* **WHAT TO DO**: Find each line in the items below that contains the string "Preservació". Copy every such line in full.

* **SUPPLIED MATERIAL**:

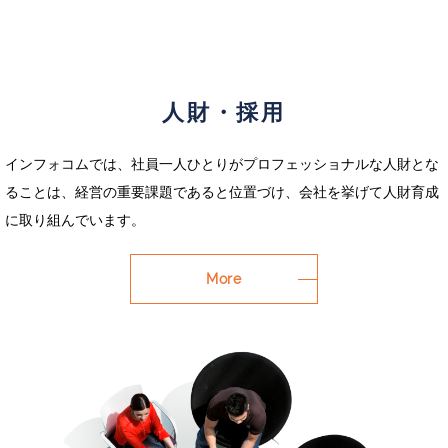
人財・採用
インフォコムでは、社員一人ひとりがプロフェッショナルな人財とな
ることは、経営の重要課題であると位置づけ、会社を挙げて人財育成
に取り組んでいます。
More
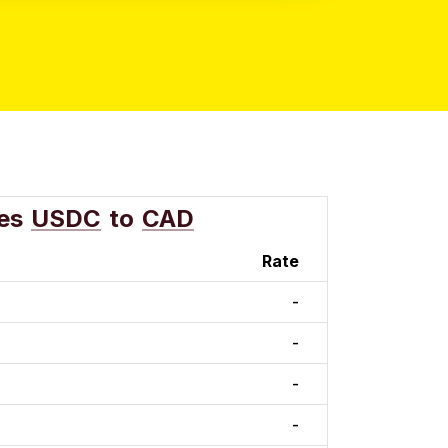
es
USDC
to
CAD
Rate
-
-
-
-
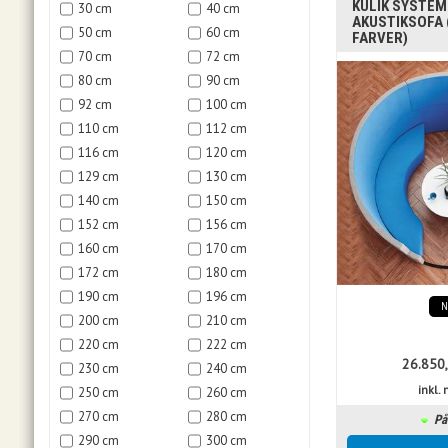
KULIK SYSTEM 
30 cm
40 cm
AKUSTIKSOFA 
50 cm
60 cm
FARVER)
70 cm
72 cm
80 cm
90 cm
92 cm
100 cm
110 cm
112 cm
116 cm
120 cm
129 cm
130 cm
140 cm
150 cm
152 cm
156 cm
160 cm
170 cm
172 cm
180 cm
190 cm
196 cm
200 cm
210 cm
220 cm
222 cm
26.850
230 cm
240 cm
inkl
250 cm
260 cm
270 cm
280 cm
På
290 cm
300 cm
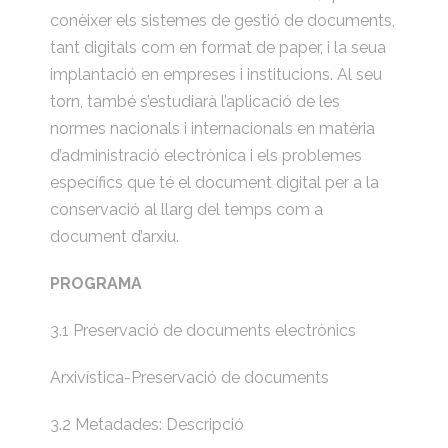
conèixer els sistemes de gestió de documents,
tant digitals com en format de paper, i la seua
implantació en empreses i institucions. Al seu
torn, també s’estudiarà l’aplicació de les
normes nacionals i internacionals en matèria
d’administració electrònica i els problemes
específics que té el document digital per a la
conservació al llarg del temps com a
document d’arxiu.
PROGRAMA
3.1 Preservació de documents electrònics
Arxivística-Preservació de documents
3.2 Metadades: Descripció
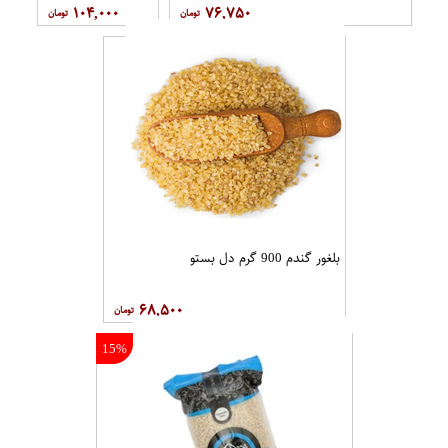
۱۰۴,۰۰۰
۷۶,۷۵۰
بلغور گندم 900 گرم دل بستو
۶۸,۵۰۰
15%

* **SOLUTION BELOW**:
3.1 Preservació de documents electrònics
Arxivística-Preservació de documents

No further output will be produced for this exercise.